“La strumentalità della condotta che ha dato corso alle patologie oggi presenti è assolutamente certa al pari della motivazione che ha indotto la forma di protesta” scrivono i giudici del Tribunale di Sorveglianza di Milano rigettando la richiesta di Alfredo Cospito in sciopero della fame dal 20 ottobre scorso di ottenere il differimento della pena e gli arresti domiciliari a casa di una sorella. Cospito resta al 41 bis. Le sue precarie condizioni di salute è il ragionamento del collegio presieduto da Giovanna Di Rosa sono il frutto di una deliberata e consapevole scelta sulla quale permane un discreto compenso cardio-circolatorio. Attraverso il ricovero in ospedale si permette il più attento monitoraggio clinico concepibile.

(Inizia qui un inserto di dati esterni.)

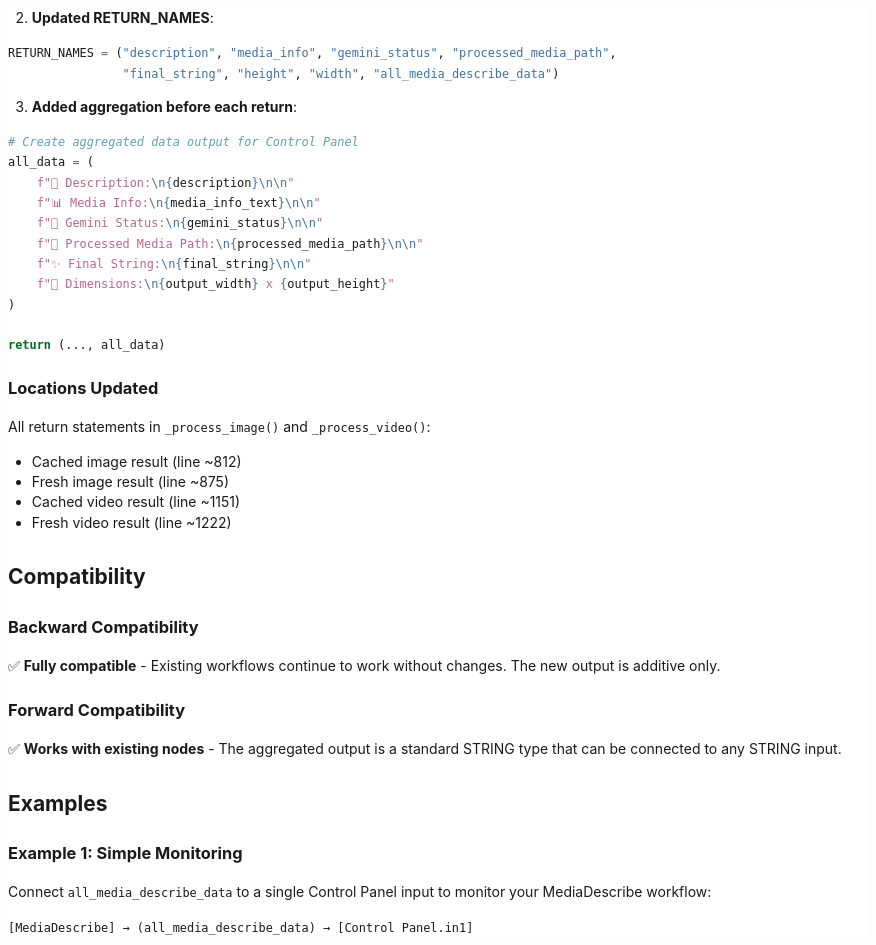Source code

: 2. **Updated RETURN_NAMES**:

```python
RETURN_NAMES = ("description", "media_info", "gemini_status", "processed_media_path",
                "final_string", "height", "width", "all_media_describe_data")
```

3. **Added aggregation before each return**:

```python
# Create aggregated data output for Control Panel
all_data = (
    f"📝 Description:\n{description}\n\n"
    f"📊 Media Info:\n{media_info_text}\n\n"
    f"🔄 Gemini Status:\n{gemini_status}\n\n"
    f"📁 Processed Media Path:\n{processed_media_path}\n\n"
    f"✨ Final String:\n{final_string}\n\n"
    f"📐 Dimensions:\n{output_width} x {output_height}"
)

return (..., all_data)
```

### Locations Updated

All return statements in `_process_image()` and `_process_video()`:

-   Cached image result (line ~812)
-   Fresh image result (line ~875)
-   Cached video result (line ~1151)
-   Fresh video result (line ~1222)

## Compatibility

### Backward Compatibility

✅ **Fully compatible** - Existing workflows continue to work without changes. The new output is additive only.

### Forward Compatibility

✅ **Works with existing nodes** - The aggregated output is a standard STRING type that can be connected to any STRING input.

## Examples

### Example 1: Simple Monitoring

Connect `all_media_describe_data` to a single Control Panel input to monitor your MediaDescribe workflow:

```
[MediaDescribe] → (all_media_describe_data) → [Control Panel.in1]
```
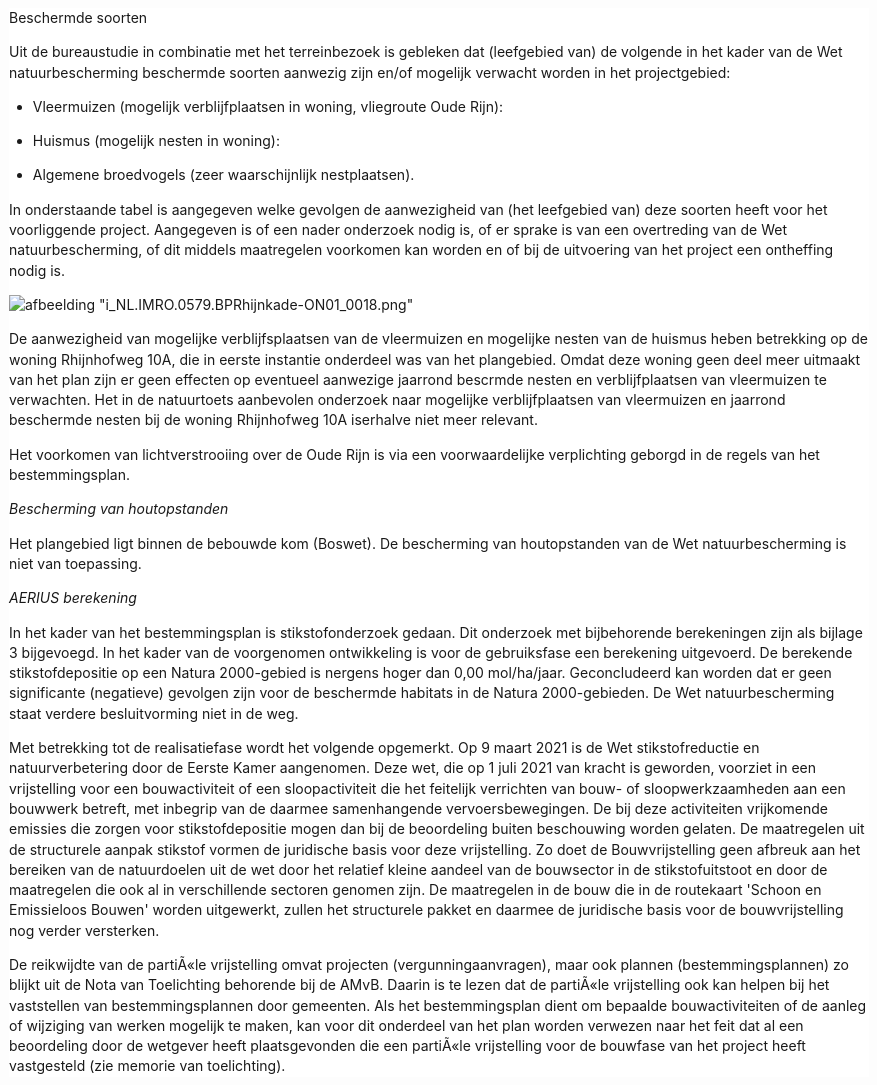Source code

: Beschermde soorten

Uit de bureaustudie in combinatie met het terreinbezoek is gebleken dat (leefgebied van) de volgende in het kader van de Wet natuurbescherming beschermde soorten aanwezig zijn en/of mogelijk verwacht worden in het projectgebied:

* Vleermuizen (mogelijk verblijfplaatsen in woning, vliegroute Oude Rijn):

* Huismus (mogelijk nesten in woning):

* Algemene broedvogels (zeer waarschijnlijk nestplaatsen).

In onderstaande tabel is aangegeven welke gevolgen de aanwezigheid van (het leefgebied van) deze soorten heeft voor het voorliggende project. Aangegeven is of een nader onderzoek nodig is, of er sprake is van een overtreding van de Wet natuurbescherming, of dit middels maatregelen voorkomen kan worden en of bij de uitvoering van het project een ontheffing nodig is.

![afbeelding "i_NL.IMRO.0579.BPRhijnkade-ON01_0018.png"](i_NL.IMRO.0579.BPRhijnkade-ON01_0018.png)

De aanwezigheid van mogelijke verblijfsplaatsen van de vleermuizen en mogelijke nesten van de huismus heben betrekking op de woning Rhijnhofweg 10A, die in eerste instantie onderdeel was van het plangebied. Omdat deze woning geen deel meer uitmaakt van het plan zijn er geen effecten op eventueel aanwezige jaarrond bescrmde nesten en verblijfplaatsen van vleermuizen te verwachten. Het in de natuurtoets aanbevolen onderzoek naar mogelijke verblijfplaatsen van vleermuizen en jaarrond beschermde nesten bij de woning Rhijnhofweg 10A iserhalve niet meer relevant.

Het voorkomen van lichtverstrooiing over de Oude Rijn is via een voorwaardelijke verplichting geborgd in de regels van het bestemmingsplan.

*Bescherming van houtopstanden*

Het plangebied ligt binnen de bebouwde kom (Boswet). De bescherming van houtopstanden van de Wet natuurbescherming is niet van toepassing.

*AERIUS berekening*

In het kader van het bestemmingsplan is stikstofonderzoek gedaan. Dit onderzoek met bijbehorende berekeningen zijn als bijlage 3 bijgevoegd. In het kader van de voorgenomen ontwikkeling is voor de gebruiksfase een berekening uitgevoerd. De berekende stikstofdepositie op een Natura 2000\-gebied is nergens hoger dan 0,00 mol/ha/jaar. Geconcludeerd kan worden dat er geen significante (negatieve) gevolgen zijn voor de beschermde habitats in de Natura 2000\-gebieden. De Wet natuurbescherming staat verdere besluitvorming niet in de weg.

Met betrekking tot de realisatiefase wordt het volgende opgemerkt. Op 9 maart 2021 is de Wet stikstofreductie en natuurverbetering door de Eerste Kamer aangenomen. Deze wet, die op 1 juli 2021 van kracht is geworden, voorziet in een vrijstelling voor een bouwactiviteit of een sloopactiviteit die het feitelijk verrichten van bouw\- of sloopwerkzaamheden aan een bouwwerk betreft, met inbegrip van de daarmee samenhangende vervoersbewegingen. De bij deze activiteiten vrijkomende emissies die zorgen voor stikstofdepositie mogen dan bij de beoordeling buiten beschouwing worden gelaten. De maatregelen uit de structurele aanpak stikstof vormen de juridische basis voor deze vrijstelling. Zo doet de Bouwvrijstelling geen afbreuk aan het bereiken van de natuurdoelen uit de wet door het relatief kleine aandeel van de bouwsector in de stikstofuitstoot en door de maatregelen die ook al in verschillende sectoren genomen zijn. De maatregelen in de bouw die in de routekaart 'Schoon en Emissieloos Bouwen' worden uitgewerkt, zullen het structurele pakket en daarmee de juridische basis voor de bouwvrijstelling nog verder versterken.

De reikwijdte van de partiÃ«le vrijstelling omvat projecten (vergunningaanvragen), maar ook plannen (bestemmingsplannen) zo blijkt uit de Nota van Toelichting behorende bij de AMvB. Daarin is te lezen dat de partiÃ«le vrijstelling ook kan helpen bij het vaststellen van bestemmingsplannen door gemeenten. Als het bestemmingsplan dient om bepaalde bouwactiviteiten of de aanleg of wijziging van werken mogelijk te maken, kan voor dit onderdeel van het plan worden verwezen naar het feit dat al een beoordeling door de wetgever heeft plaatsgevonden die een partiÃ«le vrijstelling voor de bouwfase van het project heeft vastgesteld (zie memorie van toelichting).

L’avvocato difensore Flavio Rossi Albertini dice che ricorrerà in Cassazione contro le decisioni assunte dai giudici di Milano e dai colleghi di Sassari, dove Cospito era stato detenuto in precedenza. Ma i tempi di queste impugnazioni sembrano incompatibili con le condizioni di salute dell’anarchico in continuo peggioramento considerando che rifiuta qualsiasi ipotesi di alimentarsi al di là di acqua, sale, zucchero e qualche multivitaminico. Che l’istanza sarebbe stata rigettata era stato chiaro già durante l’udienza di venerdì scorso, quando il giudice Di Rosa invitava Cospito a interrompere il digiugno. Si trattava di un messaggio sin troppo esplicito per dire che altre strade davanti a sé il detenuto non avrebbe avuto. Va ricordato che il giudice sta lì per prendere una decisione non per lanciare messaggi.

Poi il legale aggiunge: “Non confidavamo in alcun modo in questa iniziativa, rappresentava un passaggio obbligato per adire, anche sotto questo profilo, le giurisdizioni internazionali. Il caso Cospito è paradigmatico sotto molti profili dello stato di civiltà giuridica del nostro paese, chissà cosa ne direbbe Voltaire se fosse ancora vivo”. I giudici nella motivazione scrivono che Alfredo Cospito è costantemente informato dai sanitari degli elevati rischi per la propria salute ai quali si espone nel proseguire lo sciopero della fame e reiteratemente i medici gli propongono un protocollo di rialimentazione, dopo il digiuno prolungato, che però viene rifiutato coscientemente. Cospito anche in udienza aveva ribadito che quella con l’applicazione dell’articolo 41bis è una sorta di non vita, che non basta mangiare per vivere se non si può leggere quello che si vuole, se non si possono scrivere articoli per giornali della sua area politica.

Per i giudici la condizione di sofferenza autoprodotta dal condannato preclude la scarcerazione per motivi di salute. Va ricordato che in questa vicenda organi accusatori della magistratura come la direzione nazionale antiterrorismo, la direzione distrettuale di Torino e persino una relazione informativa del Ros dei carabinieri avevano prospettato la sostituzione del 41bis con la detenzione in alta sicurezza. Il tutto per superare il muro contro muro. Insomma era stata la magistratura a esercitare una funzione di mediazione contrariamente a quanto accade di solito. Ma la politica non ha voluto sentire ragioni. E le decisioni assunte ieri, considerando la giurisprudenza consolidata in caso di sciopero della fame, erano e sono addirittura scontate.